In the light of the Himalayan Glaciergate, which has for the first time raised several pertinent issues which must be addressed not only in the interest of science but for the sake of very survival of the humankind the following steps deserve serious and immediate consideration:

( i )  Bring all R&D Institutions under compulsory Peer-Review mechanism, Review Team consisting of scientists drawn from peer institutions and also user-groups and eminent citizens,

 

( ii ) First Peer-Review must take place within 2010 itself and thereafter it become a Quinquennial exercise,

 

( iii ) Stop funding to any R&D institution, which has not complied with External Peer-review mechanism,

( iv ) Stop funding to those R&D institutions who having had a Mountain R&D mandate has diluted its original mandate by shifting its headquarters, research locations or research programmes and fix responsibilities for such violations, under any excuse,

 

( v ) Identify and address “transparency” issues of R&D institutions working in the Himalayan region and prescribe regimes which are simultaneously compliant of ‘national security suspicions’,

 

( vi ) Ensure data-sharing among R&D institutions and user organizations; it is not possible to conduct truly scientific research in the Himalayan region, without sharing data regionally and internationally ; secrecy in data-sharing has already caused very serious harm both to the science and regional development initiatives, and   

 

(  vii ) Use forums and multi-Governmental organizations like the International Centre for Integrated Mountain Development ( ICIMOD), Kathmandu, SAARC, Kathmandu and other UN agencies Regional Offices located in the region for data-sharing, joint-action research on the Himalayan/Mountain issues, and

 

( viii ) Develop and promote collaboration and co-operation among the Himalayan States and the 40 plus  R&D Institutions located in the IHR, activate Indian Inter-State mechanism like the North East Council and create new mechanism to strengthen the remaining Himalayan States of Uttarakhand, Himachal Pradesh and J&K, as suggested by the Task Force on the Mountain Eco-systems ( 2006) and finally establish a Ministry for Mountain Development at the Centre to systematically monitor and promote R&D on Mountain specific issues.

 

Secrecy, Science and the RTI

It would not be out of place to recount here what the Secretary of the Science Writers Association of Uttarakhand had mentioned in one of the workshops which the Uttarakhand Information Commission had organized way back in 2005 itself.
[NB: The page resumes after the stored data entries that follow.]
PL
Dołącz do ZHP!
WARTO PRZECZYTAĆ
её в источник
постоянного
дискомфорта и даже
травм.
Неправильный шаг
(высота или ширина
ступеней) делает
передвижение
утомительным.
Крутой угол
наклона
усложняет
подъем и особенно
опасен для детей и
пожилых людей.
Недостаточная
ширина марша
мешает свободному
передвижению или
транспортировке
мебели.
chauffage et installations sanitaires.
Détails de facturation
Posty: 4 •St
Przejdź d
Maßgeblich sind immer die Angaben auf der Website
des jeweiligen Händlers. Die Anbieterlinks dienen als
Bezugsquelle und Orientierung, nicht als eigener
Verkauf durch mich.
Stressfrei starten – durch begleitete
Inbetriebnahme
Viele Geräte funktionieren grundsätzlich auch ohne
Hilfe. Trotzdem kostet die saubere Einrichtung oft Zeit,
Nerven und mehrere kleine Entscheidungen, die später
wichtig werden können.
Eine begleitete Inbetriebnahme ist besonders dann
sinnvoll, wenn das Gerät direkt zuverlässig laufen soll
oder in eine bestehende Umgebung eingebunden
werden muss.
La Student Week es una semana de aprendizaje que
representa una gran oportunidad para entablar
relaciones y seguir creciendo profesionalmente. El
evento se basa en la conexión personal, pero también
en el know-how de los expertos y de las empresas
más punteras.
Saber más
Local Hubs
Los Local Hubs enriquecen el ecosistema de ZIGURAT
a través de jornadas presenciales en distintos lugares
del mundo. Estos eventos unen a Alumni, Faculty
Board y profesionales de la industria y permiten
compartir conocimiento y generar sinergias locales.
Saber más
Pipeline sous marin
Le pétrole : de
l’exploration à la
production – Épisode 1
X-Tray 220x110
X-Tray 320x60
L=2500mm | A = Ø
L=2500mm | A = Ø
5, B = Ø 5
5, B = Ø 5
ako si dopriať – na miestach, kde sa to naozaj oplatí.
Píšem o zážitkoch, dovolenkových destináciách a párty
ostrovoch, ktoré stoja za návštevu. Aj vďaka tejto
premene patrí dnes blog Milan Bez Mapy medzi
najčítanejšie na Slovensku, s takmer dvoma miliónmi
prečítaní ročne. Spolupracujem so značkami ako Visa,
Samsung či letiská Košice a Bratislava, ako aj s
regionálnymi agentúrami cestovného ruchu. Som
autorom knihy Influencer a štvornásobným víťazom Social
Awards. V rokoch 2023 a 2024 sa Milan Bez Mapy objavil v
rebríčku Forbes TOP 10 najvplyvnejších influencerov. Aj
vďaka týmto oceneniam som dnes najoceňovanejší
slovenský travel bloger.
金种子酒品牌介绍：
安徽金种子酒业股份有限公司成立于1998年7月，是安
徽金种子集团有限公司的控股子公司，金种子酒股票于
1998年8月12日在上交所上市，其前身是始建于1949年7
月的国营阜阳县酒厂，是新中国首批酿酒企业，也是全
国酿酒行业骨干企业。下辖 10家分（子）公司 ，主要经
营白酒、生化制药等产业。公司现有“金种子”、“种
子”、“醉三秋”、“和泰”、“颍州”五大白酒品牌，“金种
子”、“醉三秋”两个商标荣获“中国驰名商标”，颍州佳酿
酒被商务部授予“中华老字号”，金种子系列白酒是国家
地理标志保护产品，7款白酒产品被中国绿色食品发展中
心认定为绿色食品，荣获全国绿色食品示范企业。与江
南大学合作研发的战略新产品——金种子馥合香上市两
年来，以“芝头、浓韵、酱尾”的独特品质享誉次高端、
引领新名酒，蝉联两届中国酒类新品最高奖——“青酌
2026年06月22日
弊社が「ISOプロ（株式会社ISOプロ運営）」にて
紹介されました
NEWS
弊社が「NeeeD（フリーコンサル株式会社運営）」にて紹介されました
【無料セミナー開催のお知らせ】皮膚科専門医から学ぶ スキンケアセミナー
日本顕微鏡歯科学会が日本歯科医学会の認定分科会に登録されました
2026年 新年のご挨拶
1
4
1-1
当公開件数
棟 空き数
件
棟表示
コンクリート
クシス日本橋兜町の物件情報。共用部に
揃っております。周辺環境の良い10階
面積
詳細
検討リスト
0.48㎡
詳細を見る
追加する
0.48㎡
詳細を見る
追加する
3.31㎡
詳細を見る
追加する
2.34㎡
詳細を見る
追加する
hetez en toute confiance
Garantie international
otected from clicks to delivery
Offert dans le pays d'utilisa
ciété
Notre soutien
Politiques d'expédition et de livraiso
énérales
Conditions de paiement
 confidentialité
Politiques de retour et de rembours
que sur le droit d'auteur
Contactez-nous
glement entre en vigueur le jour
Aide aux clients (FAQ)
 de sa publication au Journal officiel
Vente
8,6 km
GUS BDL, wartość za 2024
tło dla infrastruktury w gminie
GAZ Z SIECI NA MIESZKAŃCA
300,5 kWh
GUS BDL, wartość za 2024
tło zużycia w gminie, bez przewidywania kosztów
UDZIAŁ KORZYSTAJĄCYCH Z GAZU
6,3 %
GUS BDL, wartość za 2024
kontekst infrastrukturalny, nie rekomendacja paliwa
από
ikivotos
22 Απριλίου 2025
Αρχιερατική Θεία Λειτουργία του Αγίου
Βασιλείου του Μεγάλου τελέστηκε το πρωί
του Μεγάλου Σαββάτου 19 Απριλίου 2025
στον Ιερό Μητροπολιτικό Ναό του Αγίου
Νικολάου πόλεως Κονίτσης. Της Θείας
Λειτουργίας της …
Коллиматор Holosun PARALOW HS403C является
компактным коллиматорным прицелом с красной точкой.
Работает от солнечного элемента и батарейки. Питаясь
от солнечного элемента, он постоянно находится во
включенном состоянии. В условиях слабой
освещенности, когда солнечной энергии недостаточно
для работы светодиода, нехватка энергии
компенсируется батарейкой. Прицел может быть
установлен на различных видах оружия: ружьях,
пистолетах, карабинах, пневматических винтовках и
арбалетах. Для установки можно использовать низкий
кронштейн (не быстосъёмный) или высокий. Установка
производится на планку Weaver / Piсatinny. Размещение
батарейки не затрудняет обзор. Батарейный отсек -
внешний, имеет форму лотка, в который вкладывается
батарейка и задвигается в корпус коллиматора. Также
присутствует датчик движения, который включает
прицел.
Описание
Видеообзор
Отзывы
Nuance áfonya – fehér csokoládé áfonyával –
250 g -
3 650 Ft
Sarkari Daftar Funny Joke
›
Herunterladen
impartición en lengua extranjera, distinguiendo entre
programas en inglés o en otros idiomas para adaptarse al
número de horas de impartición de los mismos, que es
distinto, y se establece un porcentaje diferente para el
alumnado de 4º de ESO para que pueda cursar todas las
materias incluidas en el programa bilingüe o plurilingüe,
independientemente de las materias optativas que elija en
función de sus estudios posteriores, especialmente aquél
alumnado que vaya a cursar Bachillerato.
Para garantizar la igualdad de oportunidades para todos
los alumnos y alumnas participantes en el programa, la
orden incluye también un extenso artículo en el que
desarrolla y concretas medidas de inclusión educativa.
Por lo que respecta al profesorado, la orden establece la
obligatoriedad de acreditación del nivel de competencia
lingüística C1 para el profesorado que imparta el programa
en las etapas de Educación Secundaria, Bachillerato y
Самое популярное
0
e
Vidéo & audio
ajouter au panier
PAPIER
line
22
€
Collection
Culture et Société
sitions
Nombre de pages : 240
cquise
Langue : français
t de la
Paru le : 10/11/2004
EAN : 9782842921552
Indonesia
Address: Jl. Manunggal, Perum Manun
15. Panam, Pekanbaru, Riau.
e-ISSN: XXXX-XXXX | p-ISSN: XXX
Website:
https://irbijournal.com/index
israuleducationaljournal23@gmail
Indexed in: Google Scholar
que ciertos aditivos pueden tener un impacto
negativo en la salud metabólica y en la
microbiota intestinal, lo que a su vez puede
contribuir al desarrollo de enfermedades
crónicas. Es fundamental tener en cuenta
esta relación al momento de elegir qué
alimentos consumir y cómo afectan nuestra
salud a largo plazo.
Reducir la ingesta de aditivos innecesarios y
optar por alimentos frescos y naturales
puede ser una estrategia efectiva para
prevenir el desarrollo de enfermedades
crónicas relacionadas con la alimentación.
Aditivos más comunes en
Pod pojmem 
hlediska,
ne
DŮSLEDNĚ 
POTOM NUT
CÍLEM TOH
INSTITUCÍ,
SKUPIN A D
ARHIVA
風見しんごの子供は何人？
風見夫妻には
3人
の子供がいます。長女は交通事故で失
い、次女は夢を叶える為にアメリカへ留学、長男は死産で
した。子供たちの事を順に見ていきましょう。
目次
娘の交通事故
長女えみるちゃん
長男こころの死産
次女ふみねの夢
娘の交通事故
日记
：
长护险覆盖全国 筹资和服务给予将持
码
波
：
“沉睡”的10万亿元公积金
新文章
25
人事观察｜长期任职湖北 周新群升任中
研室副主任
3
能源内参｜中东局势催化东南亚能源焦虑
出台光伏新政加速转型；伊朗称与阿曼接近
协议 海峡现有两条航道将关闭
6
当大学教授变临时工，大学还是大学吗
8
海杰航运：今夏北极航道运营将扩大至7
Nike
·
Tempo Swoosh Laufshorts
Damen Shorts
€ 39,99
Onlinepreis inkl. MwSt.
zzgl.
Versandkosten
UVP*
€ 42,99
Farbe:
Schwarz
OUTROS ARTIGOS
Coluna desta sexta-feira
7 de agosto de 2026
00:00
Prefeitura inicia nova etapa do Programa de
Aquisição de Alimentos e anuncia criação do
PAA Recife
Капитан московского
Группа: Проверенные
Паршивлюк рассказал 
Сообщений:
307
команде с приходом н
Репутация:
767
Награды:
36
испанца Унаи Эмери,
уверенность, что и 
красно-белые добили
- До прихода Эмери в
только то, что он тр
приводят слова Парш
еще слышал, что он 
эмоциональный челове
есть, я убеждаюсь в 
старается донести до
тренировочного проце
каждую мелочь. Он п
He had expressed serious concern over the secrecy which most of the R&D institutions practiced, when it came to sharing scientific research findings with the science writers. If the findings are not shared with the science writers, who only have the capacity to explain it to the public at large, how the so-called ‘scientific temper’ going to be inculcated amongst the citizens, especially the potential scientists ? It is an open secret that various R&D institutions are engaged in similar, thus repetitive and avoidable, research work. Let an effective network-arrangement amongst the R&D institutions remove this nagging suspicion in the public mind.    

 

It is only through a transparent and credible peer-review of R&D institutions’ work and their systematic dissemination by the writings like, what one used to read courtesy a long forgotten popular – science writer, George Gamow; that Himalayan Glaciergates can be avoided in future. When even the shackles of ‘State-secrets’ have been loosened why this vicious grip of ‘Science-secrets’ not being eased up ? Scientists, please allow the Himalayas breath properly, for the sake of humanity !    

R S Tolia

Late Dr. R.S. Tolia, Ph.D., was former Chief Secretary ( 2003-05 ) and Chief Information Commissioner ( 2005-10) of Uttarakhand. He also served in various voluntary positions after retirement and devoted his time for Mountain Development Agenda.